Percakapan dengan Dave mencakup agama, roh, aktivitas "paranormal", metode ilmiah, keterbatasan otak manusia, fisika kuantum, filsafat, dan keterbatasan bahasa. (Catatan singkat: Saya sangat membenci kata-kata “paranormal” dan “supranatural” karena saya percaya segala sesuatu di Alam Semesta ini—atau semua alam semesta jika ada lebih dari satu—adalah normal dan alami.)

Menjadi jelas dengan cepat dalam percakapan bahwa Dave dan saya berada di halaman yang sama dalam hal mengakui bahwa manusia tidak tahu segalanya tentang Semesta dan bahwa segala sesuatunya ditemukan setiap hari. Kami juga membahas—untuk kebahagiaan saya yang masih sarjana—bahwa hanya karena Anda melabeli sesuatu, seperti "hukum gravitasi", itu tidak menjelaskan cara kerjanya atau mengapa itu ada.

Ilmuwan yang Baik Bertanya Mengapa

Dave memulai percakapan kami, dengan mengatakan, “Ada hal-hal yang tidak dapat dijelaskan di Semesta.

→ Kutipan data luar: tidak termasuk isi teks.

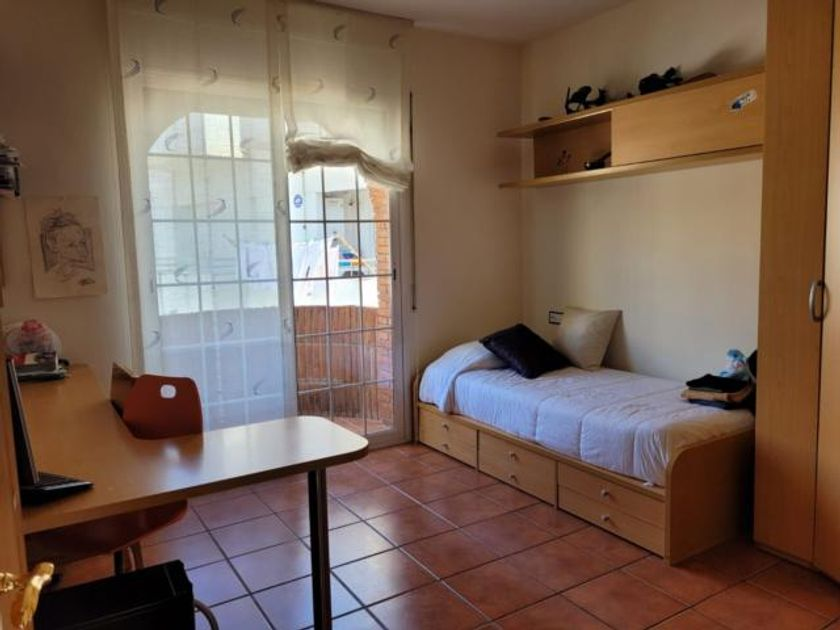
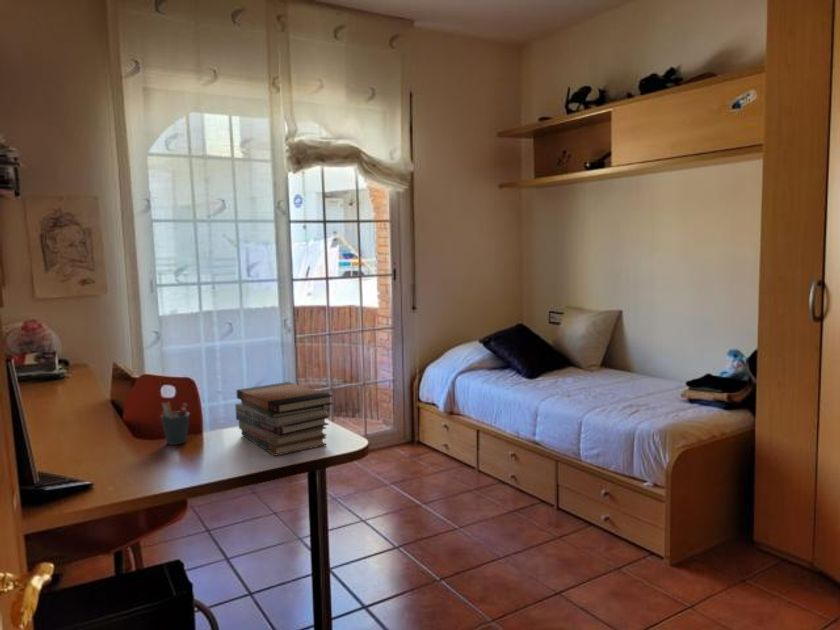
+ pen holder [160,401,190,446]
+ book stack [234,381,334,457]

Seorang ilmuwan yang buruk membuang atau mengabaikan titik data anomali, tetapi seorang ilmuwan yang baik bertanya mengapa.” Dia mengatakan kepada saya bahwa dia secara pribadi selalu tertarik pada hal-hal seperti hantu, kehidupan setelah kematian, dan hal-hal yang tidak diketahui—dan inilah tepatnya yang saya cari! Saya telah mengenal orang ini selama bertahun-tahun dan tidak mengetahui hal ini tentang dia!

Dave mengatakan kepada saya bahwa dia pikir apa yang saya cari adalah peer review dari sebuah fenomena yang saya alami sendiri. Dia benar-benar memakukannya dan saya tidak menyadari, sampai dia mengatakannya, itulah yang saya lakukan.


grafis berlangganan batin


Apa yang saya ambil dari percakapan ini adalah bahwa saya tidak sendirian sebagai ilmuwan dalam mengakui bahwa kita belum memiliki banyak jawaban untuk Semesta dan masih banyak misteri yang harus dieksplorasi. Itu mengingatkan saya bagaimana arti sains bukan untuk menjadi skeptis, tetapi untuk menjadi Buka, ingin tahu, ingin tahu, dan selalu berusaha untuk penjelasan terbaik dari suatu fenomena. Baik Dave dan saya setuju bahwa sains arus utama tidak lain adalah itu.

Seorang ilmuwan yang baik akan selalu mengakui bahwa data menginformasikan teori-teori dunia, tetapi kita harus selalu terbuka terhadap bukti baru. Saya senang mengetahui bahwa Dave tertarik pada fenomena misterius seperti kehidupan setelah kematian dan hantu, karena, sama! Di belakang, siapa yang tidak? Dia menggunakan ilmu saraf sebagai kendaraan untuk mengeksplorasi minatnya pada filsafat, dan itu membuat saya berpikir tentang bagaimana para ilmuwan sering beralih ke sains untuk mengeksplorasi misteri kehidupan dan menemukan semacam kendali di dunia yang tak terduga.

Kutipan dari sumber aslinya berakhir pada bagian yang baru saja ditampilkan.